▶ SELECTED TEXT:

Finally, use (49) to observe that

$$\begin{aligned} {\widetilde{\Omega }}_{s+1}(f)(x)&= (s+1) f(x) + x f'(x) \\&= (s+1)\frac{p_s(x)}{x^{s+1}} + x \left( \frac{p'_s(x)}{x^{s+1}} - (s+1)\frac{p_s(x)}{x^{s+2}} \right) = \frac{p_s'(x)}{x^s}. \nonumber \end{aligned}$$

(63)

(3) Using (6) and (53), we obtain

$$\begin{aligned} {\widetilde{\omega }}_{c,s}(1-e^{-\varphi })(\lambda )=\lambda \int _0^\infty e^{-\lambda x} \big (1 - F_{c}(x)\big ) dx = \int _0^\infty (1-e^{-\lambda x}) f_c(x)dx. \end{aligned}$$

In order to derive (60), we differentiate (50) and use (49), to find

$$\begin{aligned} f_c(x)&= \frac{c^s}{(1-c^s)x^{s+1}} \left[ p_s(x/c) -p_s(x)\right] =\frac{c^s}{(1-c^s)x^{s+1}} \int _x^{x/c} p_s'(y) \;dy \\&= \frac{c^s}{(1-c^s)x^{s}} \int _c^{1} \frac{p_s'(x/u)}{u^2} \;du, \end{aligned}$$

where we made the change of variable \(y=x/u\). Finally, expressing \(p_s'(x)\) from (63) and substituting it in the latter integral, we conclude

$$\begin{aligned} f_c(x)&= \frac{c^s}{(1-c^s)x^{s}} \int _c^{1} \frac{(x/u)^s {\widetilde{\Omega }}_{s+1}(f)(x/u) }{u^2} \;du \\&= \frac{c^s}{(1-c^s)} \int _c^{1} \frac{{\widetilde{\Omega }}_{s+1}(f)(x/u) }{u^{s+2}} \;du. \end{aligned}$$

(4) Noting that \(F(x/c) = \mathbb {P}(cZ \le x)\) and differentiating (50), we obtain

$$\begin{aligned} f_{cZ}(x)= c^s \; f(x)+(1-c^s)\;f_{c}(x), \,\, x>0, \end{aligned}$$

which immediately proves identity (61).

▶ TASK DIRECTIONS:
Copy the whole derivation above word for word, keeping every formula and equation number unchanged. The records were taken from a separate source and have no connection to the derivation.

▶ ENTRIES SHOWN:
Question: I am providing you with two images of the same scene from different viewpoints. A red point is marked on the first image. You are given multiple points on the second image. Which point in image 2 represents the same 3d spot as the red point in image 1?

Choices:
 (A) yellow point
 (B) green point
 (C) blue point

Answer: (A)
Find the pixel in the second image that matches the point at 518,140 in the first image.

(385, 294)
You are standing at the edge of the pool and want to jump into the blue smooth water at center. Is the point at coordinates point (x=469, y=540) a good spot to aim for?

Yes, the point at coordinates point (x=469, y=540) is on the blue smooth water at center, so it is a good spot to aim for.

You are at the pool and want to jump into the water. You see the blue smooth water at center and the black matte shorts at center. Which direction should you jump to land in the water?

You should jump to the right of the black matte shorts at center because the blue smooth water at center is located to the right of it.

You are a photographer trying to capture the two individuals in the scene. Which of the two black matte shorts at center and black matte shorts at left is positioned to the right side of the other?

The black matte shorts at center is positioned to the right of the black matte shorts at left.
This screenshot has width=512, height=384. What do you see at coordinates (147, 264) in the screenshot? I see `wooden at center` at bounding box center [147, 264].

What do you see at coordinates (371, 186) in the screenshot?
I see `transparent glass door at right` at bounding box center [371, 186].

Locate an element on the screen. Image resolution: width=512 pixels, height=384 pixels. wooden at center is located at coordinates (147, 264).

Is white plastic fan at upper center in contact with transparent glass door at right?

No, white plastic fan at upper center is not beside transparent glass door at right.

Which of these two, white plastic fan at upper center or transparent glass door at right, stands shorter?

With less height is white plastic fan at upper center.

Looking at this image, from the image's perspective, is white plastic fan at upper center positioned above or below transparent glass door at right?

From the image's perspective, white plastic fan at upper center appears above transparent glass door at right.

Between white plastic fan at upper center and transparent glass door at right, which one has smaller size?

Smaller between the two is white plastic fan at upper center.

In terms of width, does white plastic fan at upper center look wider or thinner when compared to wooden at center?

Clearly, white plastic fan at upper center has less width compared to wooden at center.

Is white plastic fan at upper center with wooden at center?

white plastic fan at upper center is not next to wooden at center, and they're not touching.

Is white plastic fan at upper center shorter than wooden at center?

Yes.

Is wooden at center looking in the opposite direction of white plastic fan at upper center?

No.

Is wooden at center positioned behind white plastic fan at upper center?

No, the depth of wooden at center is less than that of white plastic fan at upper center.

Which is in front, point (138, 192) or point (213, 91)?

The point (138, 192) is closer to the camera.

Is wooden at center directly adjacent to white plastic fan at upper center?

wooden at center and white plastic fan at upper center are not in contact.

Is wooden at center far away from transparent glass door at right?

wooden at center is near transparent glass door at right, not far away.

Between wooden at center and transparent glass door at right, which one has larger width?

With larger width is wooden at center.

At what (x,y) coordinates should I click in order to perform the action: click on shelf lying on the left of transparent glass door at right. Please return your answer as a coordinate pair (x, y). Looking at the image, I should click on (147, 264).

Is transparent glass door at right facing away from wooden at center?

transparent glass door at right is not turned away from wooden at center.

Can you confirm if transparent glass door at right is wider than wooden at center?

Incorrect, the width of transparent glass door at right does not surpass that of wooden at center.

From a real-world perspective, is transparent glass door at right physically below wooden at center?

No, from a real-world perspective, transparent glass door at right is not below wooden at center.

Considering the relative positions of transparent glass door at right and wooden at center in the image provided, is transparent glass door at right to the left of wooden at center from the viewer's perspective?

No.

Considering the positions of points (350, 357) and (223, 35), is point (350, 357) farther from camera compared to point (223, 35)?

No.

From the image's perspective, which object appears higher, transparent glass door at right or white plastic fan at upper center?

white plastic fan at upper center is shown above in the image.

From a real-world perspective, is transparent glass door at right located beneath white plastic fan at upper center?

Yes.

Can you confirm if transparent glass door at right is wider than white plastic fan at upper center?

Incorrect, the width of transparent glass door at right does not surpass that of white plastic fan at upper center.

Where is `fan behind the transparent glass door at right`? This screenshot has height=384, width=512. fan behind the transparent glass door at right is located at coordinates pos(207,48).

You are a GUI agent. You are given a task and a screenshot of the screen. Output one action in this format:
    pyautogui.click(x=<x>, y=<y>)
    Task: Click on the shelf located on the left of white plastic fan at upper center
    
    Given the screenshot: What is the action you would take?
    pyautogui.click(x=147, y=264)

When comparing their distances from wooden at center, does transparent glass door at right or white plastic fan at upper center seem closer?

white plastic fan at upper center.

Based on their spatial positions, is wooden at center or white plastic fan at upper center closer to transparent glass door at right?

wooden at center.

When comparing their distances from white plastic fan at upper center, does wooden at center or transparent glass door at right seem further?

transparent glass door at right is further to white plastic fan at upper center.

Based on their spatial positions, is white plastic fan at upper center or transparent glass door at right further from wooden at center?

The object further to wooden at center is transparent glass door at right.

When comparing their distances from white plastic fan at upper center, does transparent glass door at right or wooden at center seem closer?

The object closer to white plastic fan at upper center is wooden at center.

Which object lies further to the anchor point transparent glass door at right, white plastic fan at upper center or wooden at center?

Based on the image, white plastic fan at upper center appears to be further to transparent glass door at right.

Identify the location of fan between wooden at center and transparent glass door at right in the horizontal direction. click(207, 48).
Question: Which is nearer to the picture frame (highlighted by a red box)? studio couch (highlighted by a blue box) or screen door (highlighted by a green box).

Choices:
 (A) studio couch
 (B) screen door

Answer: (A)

▶ RESULT OF THE EXERCISE:
Finally, use (49) to observe that

$$\begin{aligned} {\widetilde{\Omega }}_{s+1}(f)(x)&= (s+1) f(x) + x f'(x) \\&= (s+1)\frac{p_s(x)}{x^{s+1}} + x \left( \frac{p'_s(x)}{x^{s+1}} - (s+1)\frac{p_s(x)}{x^{s+2}} \right) = \frac{p_s'(x)}{x^s}. \nonumber \end{aligned}$$

(63)

(3) Using (6) and (53), we obtain

$$\begin{aligned} {\widetilde{\omega }}_{c,s}(1-e^{-\varphi })(\lambda )=\lambda \int _0^\infty e^{-\lambda x} \big (1 - F_{c}(x)\big ) dx = \int _0^\infty (1-e^{-\lambda x}) f_c(x)dx. \end{aligned}$$

In order to derive (60), we differentiate (50) and use (49), to find

$$\begin{aligned} f_c(x)&= \frac{c^s}{(1-c^s)x^{s+1}} \left[ p_s(x/c) -p_s(x)\right] =\frac{c^s}{(1-c^s)x^{s+1}} \int _x^{x/c} p_s'(y) \;dy \\&= \frac{c^s}{(1-c^s)x^{s}} \int _c^{1} \frac{p_s'(x/u)}{u^2} \;du, \end{aligned}$$

where we made the change of variable \(y=x/u\). Finally, expressing \(p_s'(x)\) from (63) and substituting it in the latter integral, we conclude

$$\begin{aligned} f_c(x)&= \frac{c^s}{(1-c^s)x^{s}} \int _c^{1} \frac{(x/u)^s {\widetilde{\Omega }}_{s+1}(f)(x/u) }{u^2} \;du \\&= \frac{c^s}{(1-c^s)} \int _c^{1} \frac{{\widetilde{\Omega }}_{s+1}(f)(x/u) }{u^{s+2}} \;du. \end{aligned}$$

(4) Noting that \(F(x/c) = \mathbb {P}(cZ \le x)\) and differentiating (50), we obtain

$$\begin{aligned} f_{cZ}(x)= c^s \; f(x)+(1-c^s)\;f_{c}(x), \,\, x>0, \end{aligned}$$

which immediately proves identity (61).